I get a lot of questions about how to prepare for tarot readings from a reader’s perspective.
Readers are often concerned with protecting their energy by staying grounded. Or by shielding against a draining querent.
Boundaries in tarot readings go both ways, though, and it’s important to remember that our querents have boundaries, too.
But we might not always know what those boundaries are for each querent. Every individual will have a different comfort zone. And not all querents will be experienced with readings enough to know what they want from the experience.
People often come to tarot readings with an open mind. But that doesn’t necessarily mean that anything goes in a tarot reading.
Establishing some boundaries for your own conduct can go a long way in ensuring that querents have a great experience with you.
Here are a few boundaries I’m mindful of that you might find helpful, too.
Honesty and respect can co-exist.
Some tarot readers like to “tell it like it is,” which is a great aim if it means keeping the reading honest, rather than placating to what a querent wants to hear.
But it shouldn’t mean that sensitivity, compassion, or respect go out the window.
You can deliver a clear, authentic reading without hurting someone’s feelings with a rough delivery.
Listen to your querent.
If you’re doing a live, one-on-one reading (as opposed to an email or pre-recorded reading), there a lot of ways you can listen to your querent.
Sometimes people will openly tell you they’re not ready to hear certain messages. Be mindful of this: If someone is clearly telling you they’re not mentally or emotionally prepared for something, don’t force the issue.
If a querent decides they don’t want to go too far into a certain topic, that’s okay. Change direction as appropriate and let the reading continue from there.

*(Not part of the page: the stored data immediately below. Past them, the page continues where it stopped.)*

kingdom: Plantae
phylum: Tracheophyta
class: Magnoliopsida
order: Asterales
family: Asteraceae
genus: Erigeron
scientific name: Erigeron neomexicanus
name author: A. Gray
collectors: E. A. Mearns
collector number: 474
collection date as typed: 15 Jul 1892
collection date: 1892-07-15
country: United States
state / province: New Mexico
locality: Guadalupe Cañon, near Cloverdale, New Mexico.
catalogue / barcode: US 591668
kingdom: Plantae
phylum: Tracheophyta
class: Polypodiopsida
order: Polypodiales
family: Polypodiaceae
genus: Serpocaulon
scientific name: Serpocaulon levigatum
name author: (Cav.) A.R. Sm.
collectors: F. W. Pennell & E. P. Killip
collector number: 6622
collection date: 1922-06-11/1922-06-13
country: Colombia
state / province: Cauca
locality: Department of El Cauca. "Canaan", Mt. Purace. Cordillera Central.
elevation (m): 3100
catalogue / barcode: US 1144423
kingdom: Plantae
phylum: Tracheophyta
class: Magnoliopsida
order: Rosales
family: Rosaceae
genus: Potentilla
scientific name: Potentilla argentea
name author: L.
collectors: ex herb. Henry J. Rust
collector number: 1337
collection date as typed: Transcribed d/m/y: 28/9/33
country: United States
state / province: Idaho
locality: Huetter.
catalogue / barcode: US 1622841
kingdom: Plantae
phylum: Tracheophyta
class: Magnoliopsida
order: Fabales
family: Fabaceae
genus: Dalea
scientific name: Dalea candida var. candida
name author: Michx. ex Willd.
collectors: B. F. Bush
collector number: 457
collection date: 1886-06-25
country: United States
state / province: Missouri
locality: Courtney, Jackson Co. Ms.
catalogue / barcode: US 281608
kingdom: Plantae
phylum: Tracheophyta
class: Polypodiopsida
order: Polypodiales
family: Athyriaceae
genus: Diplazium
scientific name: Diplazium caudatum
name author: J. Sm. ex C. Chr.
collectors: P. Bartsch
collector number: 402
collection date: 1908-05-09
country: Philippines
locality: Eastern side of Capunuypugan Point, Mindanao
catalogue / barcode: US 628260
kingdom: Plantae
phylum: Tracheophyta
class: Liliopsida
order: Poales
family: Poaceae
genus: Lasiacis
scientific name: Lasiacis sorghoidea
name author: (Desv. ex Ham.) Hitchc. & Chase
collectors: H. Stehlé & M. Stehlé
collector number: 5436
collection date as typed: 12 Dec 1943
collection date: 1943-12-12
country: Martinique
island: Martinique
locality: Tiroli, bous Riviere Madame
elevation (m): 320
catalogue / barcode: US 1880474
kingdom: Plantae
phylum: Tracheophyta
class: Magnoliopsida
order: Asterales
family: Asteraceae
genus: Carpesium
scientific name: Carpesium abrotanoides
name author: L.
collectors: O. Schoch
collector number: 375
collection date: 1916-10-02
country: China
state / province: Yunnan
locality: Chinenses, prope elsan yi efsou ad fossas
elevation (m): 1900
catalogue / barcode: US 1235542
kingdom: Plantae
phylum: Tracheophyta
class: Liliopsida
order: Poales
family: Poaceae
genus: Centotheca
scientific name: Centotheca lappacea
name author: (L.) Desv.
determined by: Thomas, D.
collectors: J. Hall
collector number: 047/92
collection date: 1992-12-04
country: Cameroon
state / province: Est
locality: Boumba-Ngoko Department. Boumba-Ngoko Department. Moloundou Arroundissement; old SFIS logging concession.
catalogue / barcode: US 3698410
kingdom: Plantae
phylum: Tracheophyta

One-on-one readings provide opportunities to listen in other ways, too. Changes in body language, facial expressions, and tone of voice are also things you can tune into. If you’re sensing someone is getting uncomfortable, check in and ask if they want you to continue before pushing on with the reading.
Be careful with messages that aren’t relevant.
If you’ve studied with me before, you’ll have heard me talk about the importance of staying on card and sticking clearly to questions or card positions.
There can be a tendency to meander and wander when reading tarot. But there’s a fine line between delivering a flowing reading that feels like a channelled stream of consciousness, versus a reading that is a mish mash of the reader’s random, personal thoughts or opinions.
If you find yourself starting to ramble, or you feel like you’re forcing answers or insights just to fill the time, stop. Take a breath, take a pause, and check in with the querent to see where they would like to go next.
Staying relevant with the information you’re offering in a reading can be important. Sometimes, querents might have a list of questions they’re hoping to cover and don’t want the time eaten up with details they’re not concerned with.
In other instances, messages that feel irrelevant or uninvited can feel intrusive and disconnected to the querent.
Define the lines between spying and prying.
Sometimes, querents will be the ones to cross a boundary without knowing it.
Over the years, I’ve had a number of clients sit down to ask all kinds of questions about everyone else but themselves. They wanted to know if their kids would be successful in their careers. Or whether a family member’s health would improve. Or if an adult child’s marriage would last.
It's typical for querents to ask about relationships they are in, but usually, it’s within the bounds of mending, improving, or deepening those relationships. In those cases, the querent is directly involved in those questions. They are playing a key role.
But when querents ask about aspects of other people’s lives that they have little to no involvement in? That starts to feel like spying or prying to me.
When I’ve had questions about whether a family member will succeed in their career, or whether someone else’s marriage is okay, or whatever it may be… I start to wonder: “Why aren’t those people sitting here asking me these questions instead?”
Because those individuals should really be the ones sitting down for a reading if I’m looking at their careers, relationships, or states of being.
And the querent who is present should be asking about their own life instead by focusing on questions about their careers, relationships, or other concerns.
I don’t want to be a messenger or middle person, and I also don’t want to say something that is going to end up causing a rift in someone’s existing relationships.
How would you feel if a family member called you up and said they asked their local tarot reader about your job or marriage? Personally, I would feel uncomfortable with that, and would rather get a reading myself if there was something I wanted to know.
So I work by that rule: If it would make me uncomfortable, it will probably make someone else uncomfortable, too.
What are some boundaries you have when it comes to reading for other people?